On the assimilation of native Northerners (at least within a convenient sample) as full Southerners in the antebellum period, Zimring declares that

At no time did they ever comprise more than a small percentage of the Confederate armies or the home front, yet they commanded the defenses of some of the most important cities in the Confederacy, including Charleston and Vicksburg. This did not happen by chance. Thanks to their years of assimilation into their adopted homes, these men had already established themselves as important figures in their Southern communities and as firm supporters of the Confederate cause. As a result, despite their backgrounds, Northern Confederates had little trouble serving in the ranks of their new country. (153)

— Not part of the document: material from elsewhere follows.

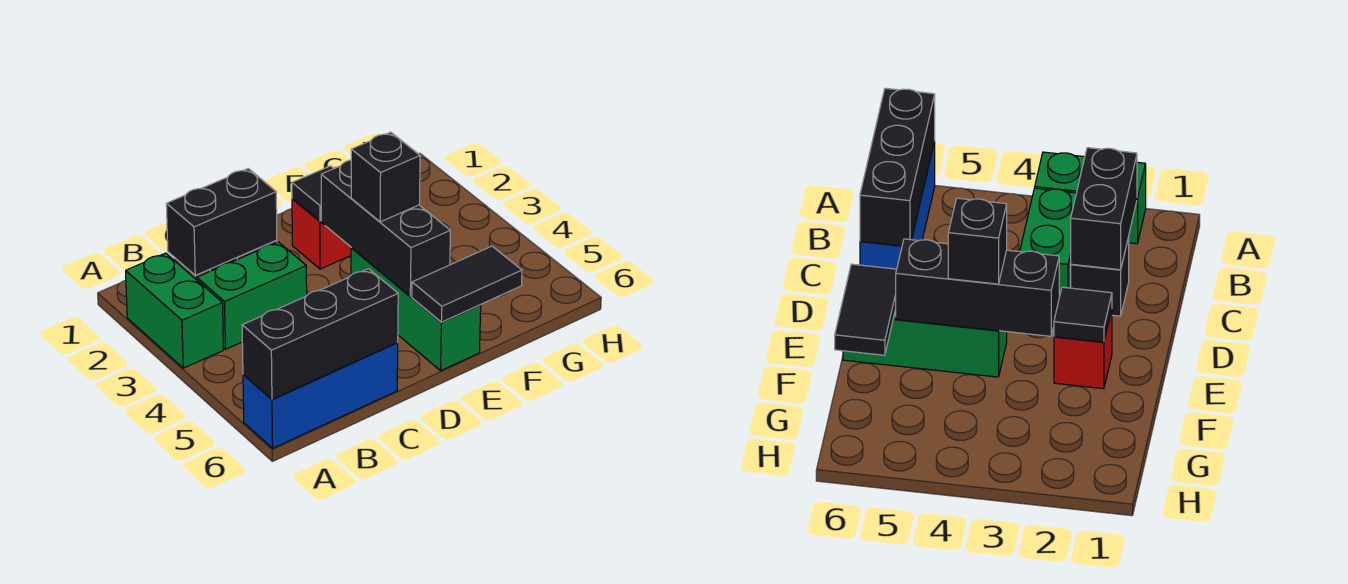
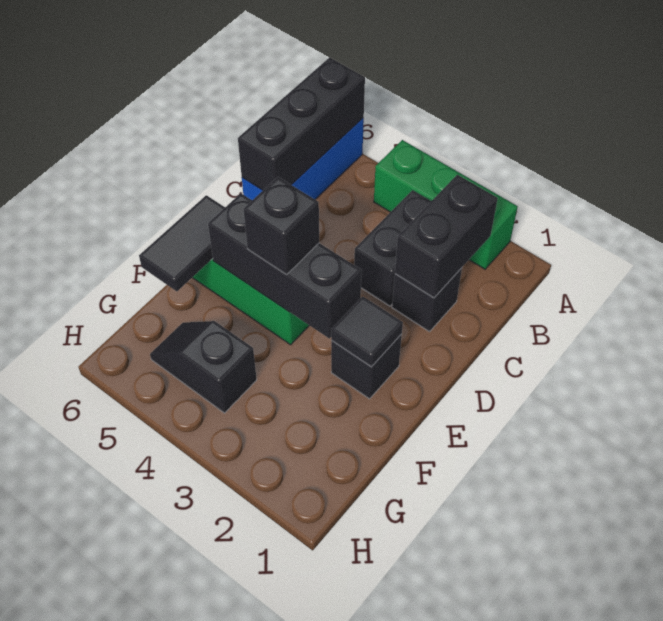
green 1x2 brick [126,253,223,368] -> green 1x3 brick [374,140,518,269]
green 1x2 brick [197,242,307,349] -> black 1x2 brick [354,190,431,306]
red 1x1 brick [292,199,351,269] -> black 1x1 brick [331,334,402,399]
none -> black 1x2 slope [150,321,257,413]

The author exaggerates the value of anecdotal evidence drawn from a small statistical sample (of a much larger subset of the Southern population) in arguing for a high level of loyalty to the South among emigrant Northerners. Toward the end of the book, Zimring states that the great majority of his sample of relocated Northerners continued to live at least part-time in the postwar South, even though they were, of course, free to move North. Unfortunately, the data tables in the book's appendix reveal that Zimring includes General Sherman, he of the devastating March to the Sea, among those who lived in both the North and the South after the Civil War (342). To construe the general's residency as evidence of his sympathy with a supposed Confederate identity vitiates both the evidence Zimring adduces and his analysis of it. The book's thesis requires a more precise definition of "residence" in the postwar South as well as a more robust evaluation of its real significance.

There are few, in any, studies of the phenomenon of Northern-born Southerners. For all its weaknesses, To Live and Die in Dixie does provide at least an initial examination of a sample of this large population and points a way forward for more careful researchers with better skills in statistical analysis. The passion and the novelty of Zimring's approach are most admirable, but his data and conclusions are badly flawed. For one, he does not establish that his sample is actually representative of the target population as a whole; he does not prove that most Northern-born Southerners were loyal to the South. General Sherman's mere postwar residency proves nothing about their loyalties or their acceptability to native Southerners in the period. This is a serious shortcoming in a book presented as a statistics-based analysis (13). Furthermore, Zimring has, he admits, deliberately chosen a sample set skewed toward Northerners who moved to the Deep South, not, as was far more typical, the Border South—according to data from the census of 1860 (13).

To Live and Die in Dixie is then an uneven achievement. In particular, it fails either to establish convincingly the potent appeal of Southern identity to native-born Northerners or to provide a rigorous, non-anecdotal analysis of its sample data. Nevertheless, David Ross Zimring does make a good case that the defeat of the Confederacy in 1865 made it impossible for Northern-born people to be as fully accepted as they had been prior to the war. Moreover, his introductory and closing chapters usefully clarify the fluid nature of antebellum sectional identity and the brittle strength of the Southern identity even today.

[1] Originally a Univ. of Virginia PhD dissertation (2011).